Thomas Whelan Benton (November 16, 1930 – April 27, 2007) was an American artist, best known for his political posters and his collaborations with writer Hunter S. Thompson.

==Early years==
Thomas Whelan Benton was born in Oakland, California on November 16, 1930. He graduated from Glendale High School and attended Glendale Junior College briefly before entering the Navy. In the Navy he served aboard a ship providing support for the Korean War. After being discharged in 1953, Benton used the G.I. Bill to pay for his tuition for a degree in architecture at the University of Southern California. After graduating, Benton spent a brief time as a practicing architect. Benton married his wife Betty during that time and they had two children, Brian and Michelle.

Benton first visited Aspen, Colorado in 1958 while he was still in college and immediately fell in love with the town. He returned in 1960 to find he was still impressed by the "neat people" Aspen had living there. After a trip to Europe and fleeting thoughts about Big Sur, his family decided to move to Colorado. In the fall of 1961 the Bentons came back to Aspen, stayed just one day, bought a lot and then returned to Southern California to liquidate their assets in order to pay for the Aspen property.

In 1963, Benton was in Aspen to begin building what would become his home, studio, and gallery and the family followed the next year. It is still located at 519 East Hyman Avenue in downtown Aspen. Benton did nearly all the work on the building himself and with friends.

==Art and Politics==

Benton mostly gave up architecture in 1964 to devote time to his art, though he did design a select few buildings later. He became very involved in local and national politics, creating his first anti-war "peace" poster in 1965 and becoming a charter member of the Aspen Liberation Front, a loose-knit group of peace activists. He used quotes to make sure no one missed the message in his work and occasionally added a straight line to his pieces as representing the "hand of man". His artistic influences include the great Japanese artist Hokusai, Paul Jenkins, Mark Rothko, and Morris Lewis. Still, as fellow artist and friend Michael Cleverly puts it, "When he did a 'Benton', it looked like a 'Benton'."
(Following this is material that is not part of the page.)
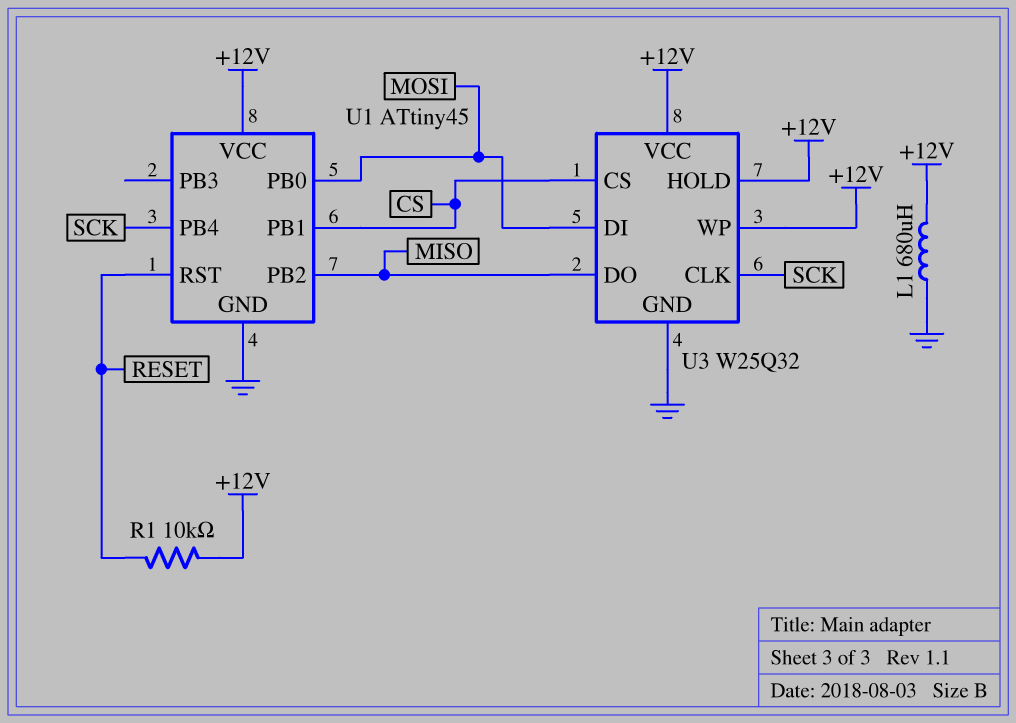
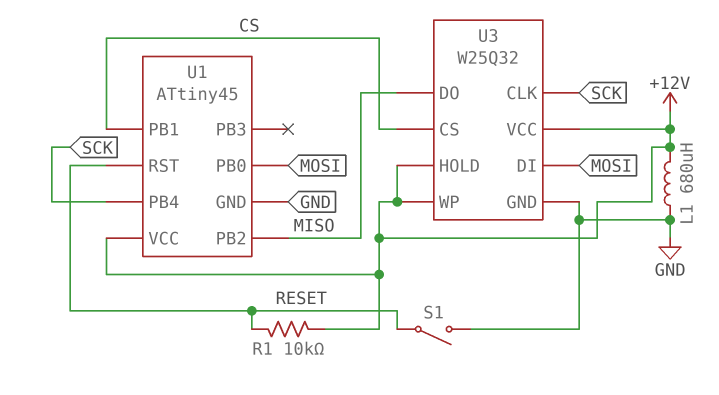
S1: none -> switch (GND, RESET)

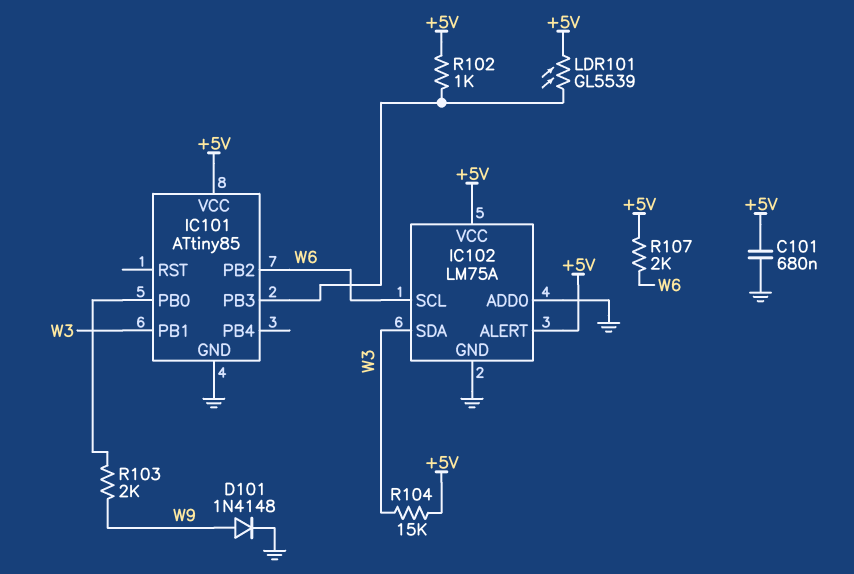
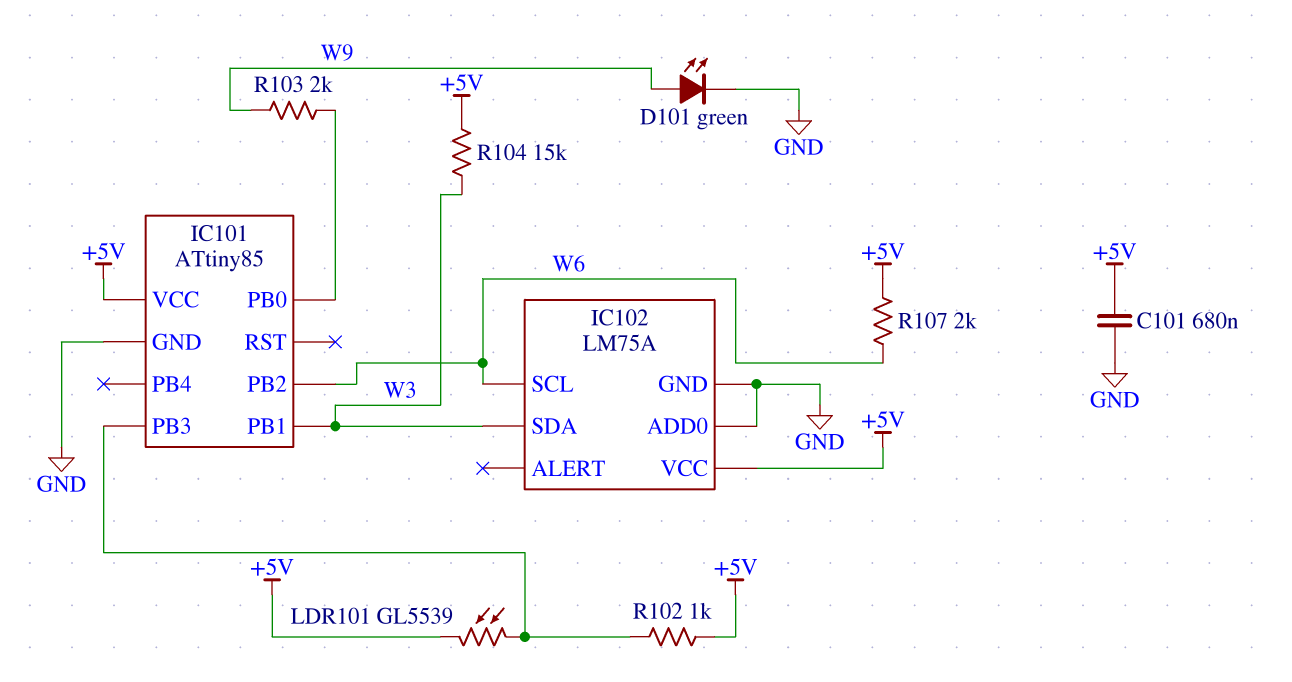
D101: diode 1N4148 (A W9, K GND) -> LED green (A W9, K GND)
IC102 pin ALERT: +5V -> none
Benton's close friends included many of the politicians in the Roaring Fork Valley and in 1970 he gained national recognition as the artist who created the posters for Hunter S Thompson's infamous campaign for Pitkin County Sheriff, including the 1970 “Hunter S. Thompson for Sheriff” poster depicting a sheriff's star covered by a two-thumbed fist holding a button of peyote. In the years after that defeat, Benton also designed posters George McGovern and Gary Hart early 1970s.

The "struggling artist" lifestyle took its toll and Benton was divorced from Betty in 1977. He remarried twice more. First to Katie Smith and then to Marci Griffin in 1991. He had to sell the studio home on Hyman and eventually worked out a makeshift studio on the Woody Creek ranch of friend George Stranahan.

==Later years==
Benton continued to keep his hand in politics and issues that mattered to him throughout his career, designing the poster that current Sheriff Bob Braudis used in his last campaign in 2006. Starting in 1989 and continuing off and on until 2003 he worked as a jailer for the Pitkin County Sheriff Department. He was still on the roster at the time of his death. Tom spent much of his "art" time creating monoprints and paintings that were an extension of his earlier work with perhaps a bit more left to the imagination of the viewer. A self-described pessimist in his early career, his more recent works show a shift towards lighter issues in his colors and perhaps even a bit more optimism.

Benton was diagnosed with advanced lymphoma in early 2007 and died on Friday, April 27, 2007. He was 76.

A book about Benton's work, by Aspen writer Daniel J. Watkins, was published in 2011.